Beijing rejected on Aug 20 Philippine complaints about Chinese survey vessels operating in Liyue Tan－also known as the Reed Bank－and has lodged a separate complaint about the detention of Chinese workers.
Philippine President Benigno Aquino III said over the weekend that two Chinese survey vessels had been sighted in Liyue Tan. He questioned China’s intention and expressed hope this would not lead to increased tension between Manila and Beijing.
Liyue Tan, a part of the Nansha archipelago in the South China Sea, is Chinese territory.
“Survey activities being carried out by Chinese survey ships are appropriate, legal and beyond reproach,” the Chinese Foreign Ministry said in a statement faxed to Reuters.
The Philippine’s Department of Foreign Affairs spokesman, Charles Jose, said Manila will file a diplomatic protest “as soon as possible” against the so-called latest Chinese incursion on Liyue Tan, the Philippine Daily Inquirer reported.
Jose said Manila was considering other measures to address the issue.
“Aside from filing a protest, we’re also exploring other measures that would address the issue,” Jose said, declining to elaborate.
Tensions in the South China Sea between the Philippines and China began in 2011 when a Philippine military vessel entered the sea area neighboring Liyue Tan and tried to approach a Chinese fishing boat towing 25 smaller, unoccupied boats. The propeller of the Philippine vessel got tangled in the rope, disconnecting the Chinese fishing vessel from the 25 smaller boats.

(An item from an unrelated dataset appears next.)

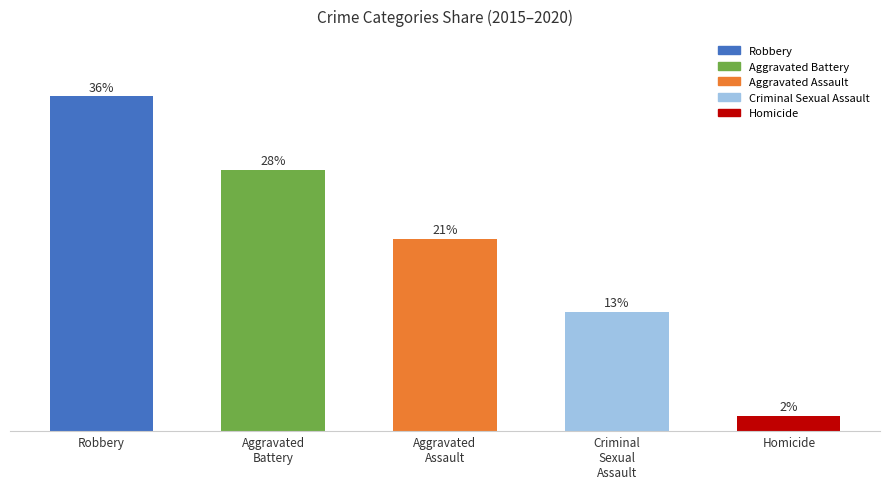

Where is the data nearest to the value 0?

Homicide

Relations between Beijing and Manila have also been strained by the detention of Chinese fishermen who were intercepted in Chinese waters also claimed by the Philippines.
In a separate incident, the Chinese embassy in Manila lodged a complaint about the detention on Tuesday of more than 50 Chinese suspected of working illegally in the country.
In a statement, the embassy demanded that the authorities handle the case swiftly and fairly and treat those detained properly. Philippine’s immigration authorities said that the 55 Chinese had been picked up in raids across Manila.